Non è una coincidenza che il progetto arrivi proprio ora. Con le restrizioni americane sull’export di GPU avanzate come le NVIDIA A100 e H100, il governo cinese e i capitali privati stanno accelerando lo sviluppo di alternative domestiche. La nuova società, Shanghai Orient Computing Core Technology, guidata da un ingegnere formatosi nei laboratori della Tsinghua University, ha ottenuto una valutazione di 1,8 miliardi di dollari e lavora a un’architettura 3D per l’intelligenza artificiale.
Il nodo da sciogliere è noto: la capacità di calcolo per training e inference di Large Language Models richiede hardware sempre più potente, e la filiera cinese soffre storicamente di un divario nel settore GPU. L’approccio tridimensionale — impilare strati di logica e memoria anziché disporli su un piano — promette densità e bandwidth superiori, ma porta con sé sfide termiche e di resa produttiva che pochi player globali hanno finora padroneggiato. Il fatto che un team con radici accademiche solide e un finanziamento così consistente scelga questa strada segnala che la Cina non intende limitarsi a inseguire i design planar tradizionali, ma punta a un salto architetturale per colmare il gap in tempi brevi.
Per chi valuta deployment on-premise in ambito enterprise, la vicenda ha implicazioni concrete. In molti scenari regolamentati — sanità, finanza, pubblica amministrazione — i dati non possono lasciare il territorio nazionale e i servizi cloud basati su GPU estere diventano inaccessibili o soggetti a restrizioni. Disporre di chip AI locali, eventualmente ottimizzati per l’inference di modelli quantizzati, cambierebbe la disponibilità di hardware self-hosted senza dipendere da fornitori sottoposti a controlli geopolitici. Certo, il valore di un acceleratore non si misura solo in transistor: l’ecosistema software, i framework di supporto e la compatibilità con pipeline esistenti sono altrettanto critici. Ma il solo fatto che si investano cifre di questo ordine è un segnale di quanto la sovranità dei dati e il costo totale di possesso (TCO) siano diventati driver strategici, non solo tecnici.
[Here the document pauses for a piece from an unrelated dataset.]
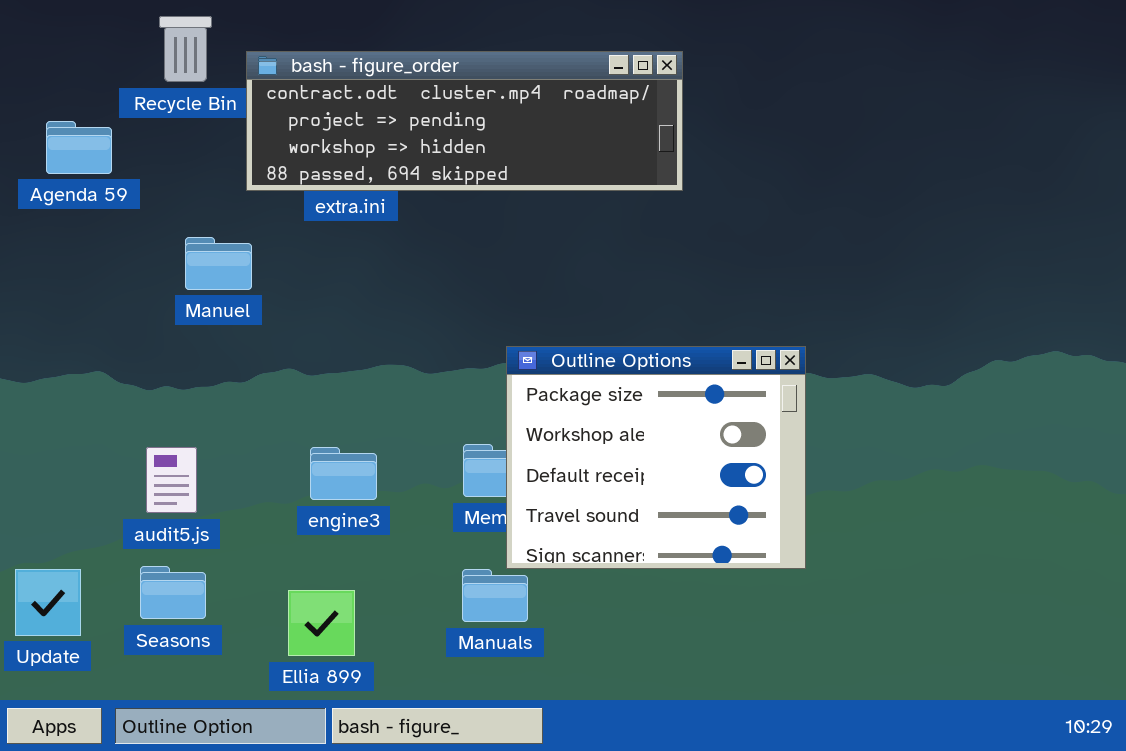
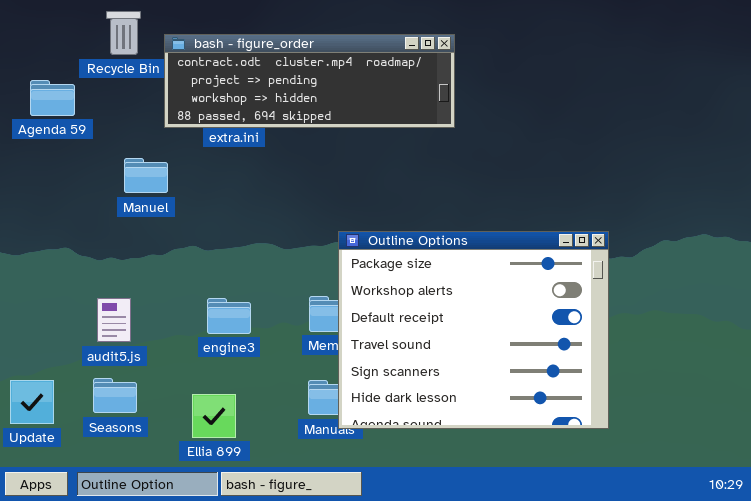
Outline Options: [506,346,806,569] -> [338,231,609,429], resized

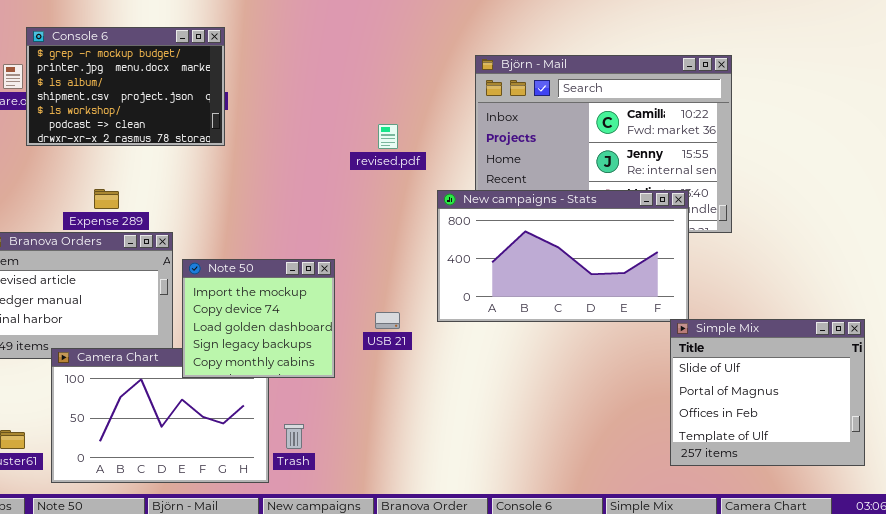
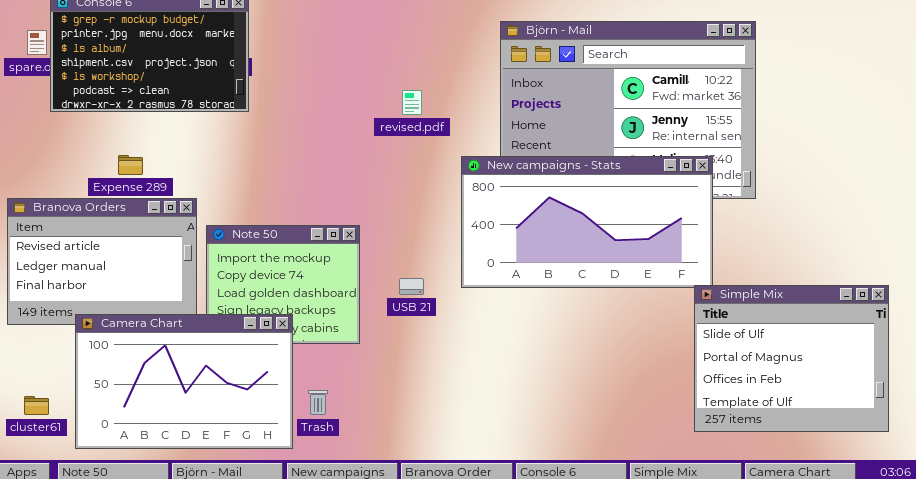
Camera Chart: [51,348,269,483] -> [75,314,293,449], raised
AI-RADAR segue da tempo l’evoluzione dei componenti per self-hosted LLM e mette a disposizione framework analitici per soppesare i trade-off tra soluzioni on-prem, edge e cloud. In questo caso, la partita si gioca su un campo in cui la tecnicia deve ancora provare la propria maturità, ma la direzione di marcia è chiara: la prossima generazione di data center cinesi potrebbe essere alimentata da silicio sviluppato internamente. Se Orient Computing riuscirà a tradurre il design 3D in volumi di produzione affidabili, il panorama hardware per l’AI si arricchirà di un’opzione che oggi semplicemente non esiste su scala industriale al di fuori dei grandi nomi americani.